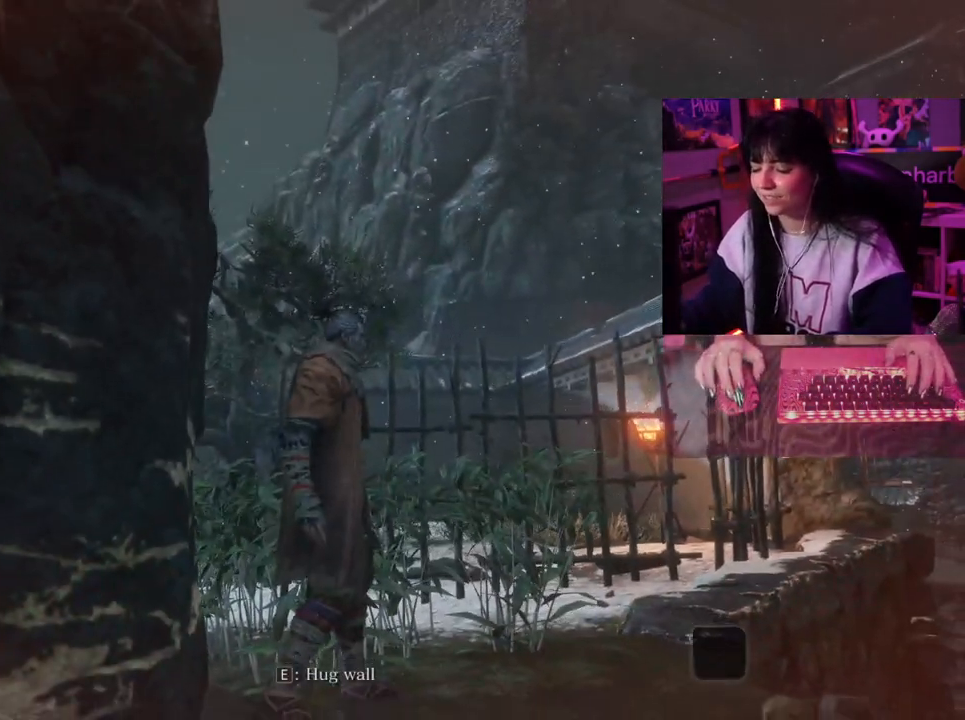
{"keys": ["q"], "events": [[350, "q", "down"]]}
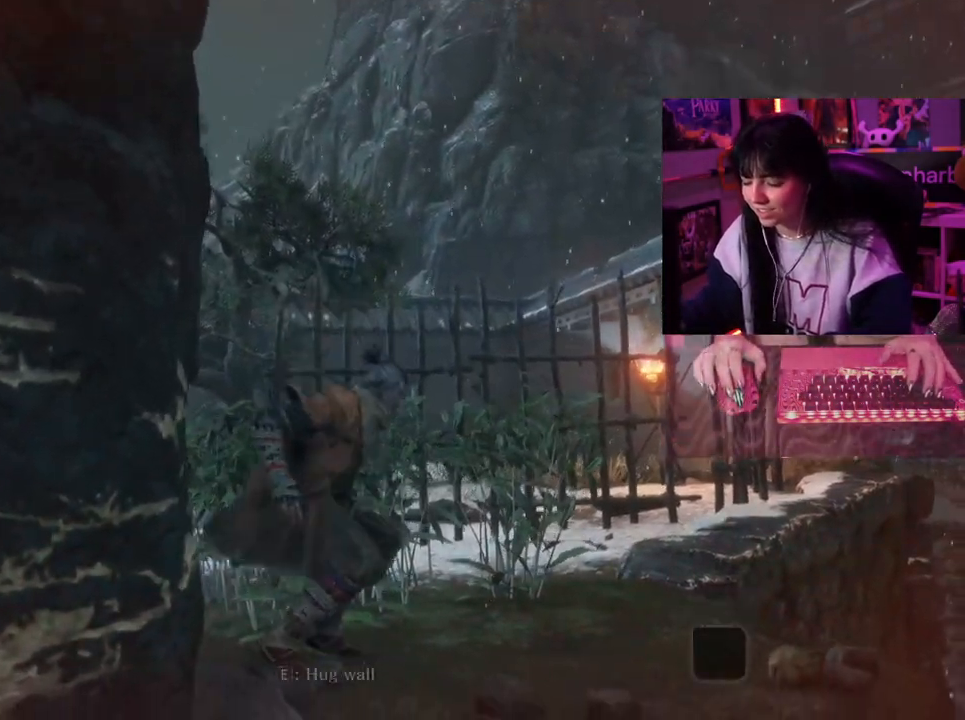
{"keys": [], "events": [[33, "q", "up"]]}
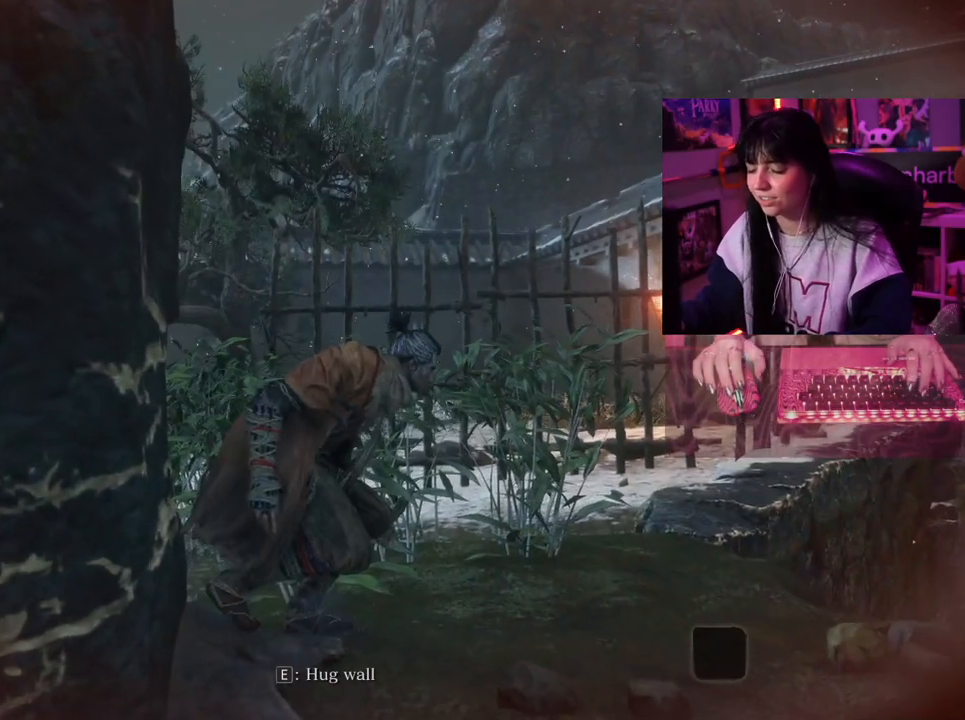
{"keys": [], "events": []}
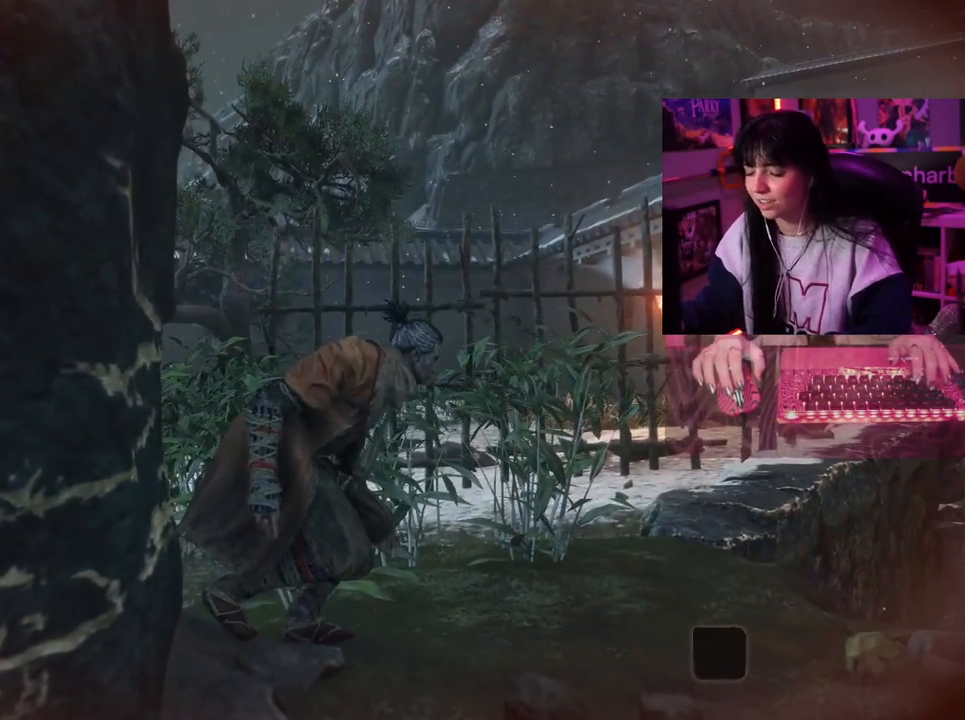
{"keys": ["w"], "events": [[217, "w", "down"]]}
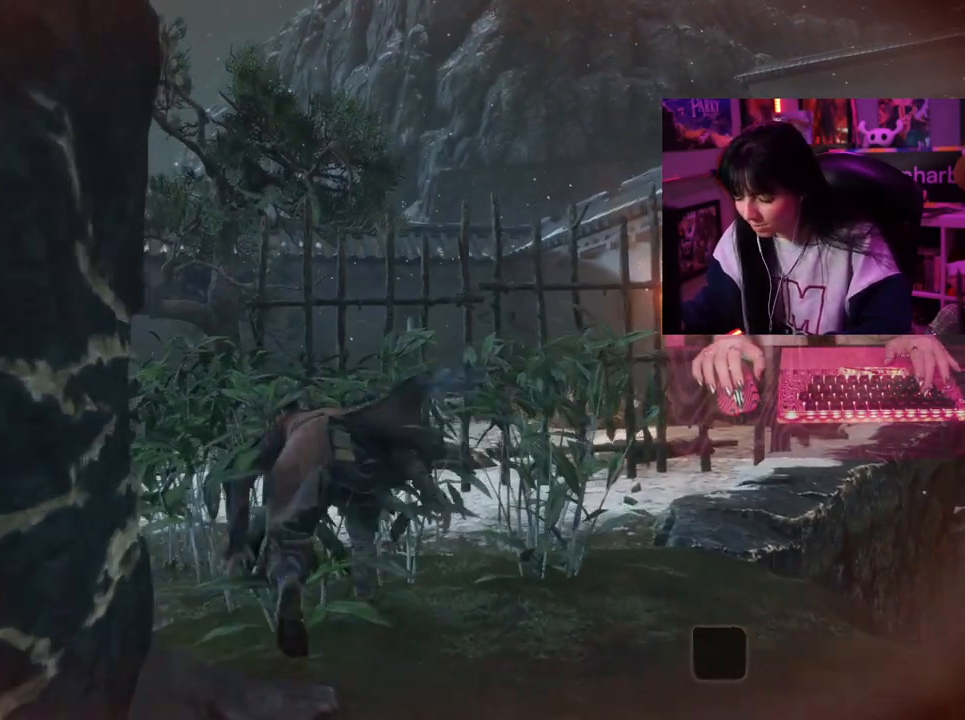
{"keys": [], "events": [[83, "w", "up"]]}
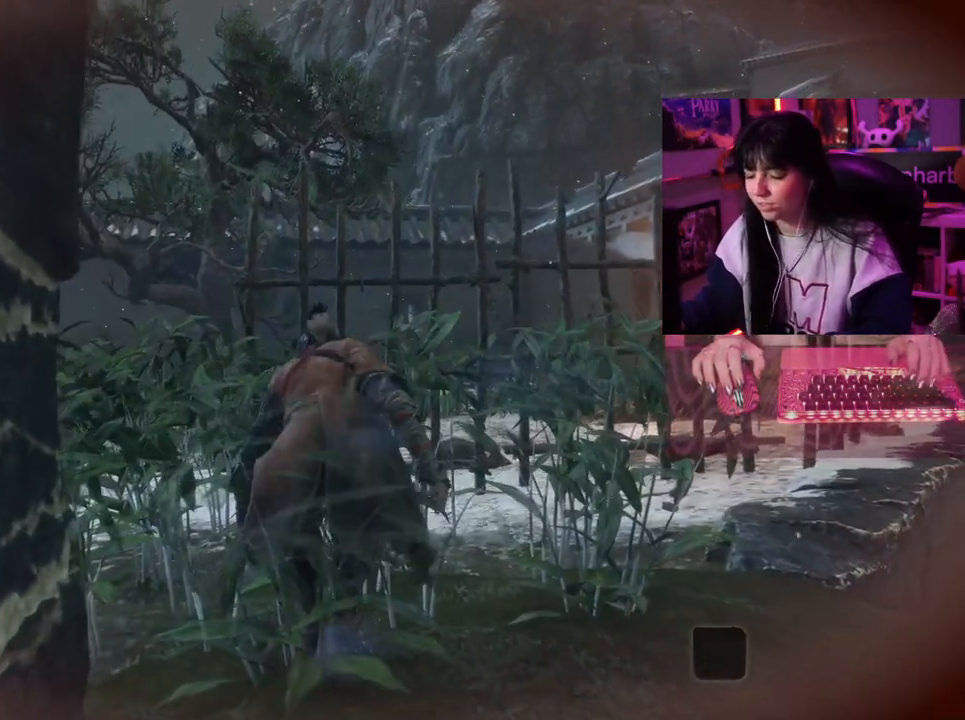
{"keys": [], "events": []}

========

:: ASSIGNMENT ::
The expected answer is the complete set of entries, copied verbatim, with no pictures.

:: COMPLETED EXERCISE ::
{"keys": ["q"], "events": [[350, "q", "down"]]}
{"keys": [], "events": [[33, "q", "up"]]}
{"keys": [], "events": []}
{"keys": ["w"], "events": [[217, "w", "down"]]}
{"keys": [], "events": [[83, "w", "up"]]}
{"keys": [], "events": []}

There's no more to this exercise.